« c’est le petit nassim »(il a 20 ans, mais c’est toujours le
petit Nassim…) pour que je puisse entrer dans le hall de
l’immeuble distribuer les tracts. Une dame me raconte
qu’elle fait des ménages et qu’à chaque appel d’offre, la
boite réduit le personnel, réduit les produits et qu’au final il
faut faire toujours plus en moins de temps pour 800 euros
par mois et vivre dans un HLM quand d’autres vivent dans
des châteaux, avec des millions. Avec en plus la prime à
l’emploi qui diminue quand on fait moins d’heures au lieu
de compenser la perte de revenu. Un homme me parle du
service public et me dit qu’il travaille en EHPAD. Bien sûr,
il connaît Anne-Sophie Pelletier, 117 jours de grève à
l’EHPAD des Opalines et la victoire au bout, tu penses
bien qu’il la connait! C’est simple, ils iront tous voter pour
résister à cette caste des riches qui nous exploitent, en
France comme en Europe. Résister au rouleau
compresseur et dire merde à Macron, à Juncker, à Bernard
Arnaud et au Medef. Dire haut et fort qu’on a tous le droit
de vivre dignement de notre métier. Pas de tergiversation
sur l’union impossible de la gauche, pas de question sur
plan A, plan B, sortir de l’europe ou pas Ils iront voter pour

|---|

Copy out the text of the records above word for word, keeping each line break where it falls.

[Solution]
« c’est le petit nassim »(il a 20 ans, mais c’est toujours le
petit Nassim…) pour que je puisse entrer dans le hall de
l’immeuble distribuer les tracts. Une dame me raconte
qu’elle fait des ménages et qu’à chaque appel d’offre, la
boite réduit le personnel, réduit les produits et qu’au final il
faut faire toujours plus en moins de temps pour 800 euros
par mois et vivre dans un HLM quand d’autres vivent dans
des châteaux, avec des millions. Avec en plus la prime à
l’emploi qui diminue quand on fait moins d’heures au lieu
de compenser la perte de revenu. Un homme me parle du
service public et me dit qu’il travaille en EHPAD. Bien sûr,
il connaît Anne-Sophie Pelletier, 117 jours de grève à
l’EHPAD des Opalines et la victoire au bout, tu penses
bien qu’il la connait! C’est simple, ils iront tous voter pour
résister à cette caste des riches qui nous exploitent, en
France comme en Europe. Résister au rouleau
compresseur et dire merde à Macron, à Juncker, à Bernard
Arnaud et au Medef. Dire haut et fort qu’on a tous le droit
de vivre dignement de notre métier. Pas de tergiversation
sur l’union impossible de la gauche, pas de question sur
plan A, plan B, sortir de l’europe ou pas Ils iront voter pour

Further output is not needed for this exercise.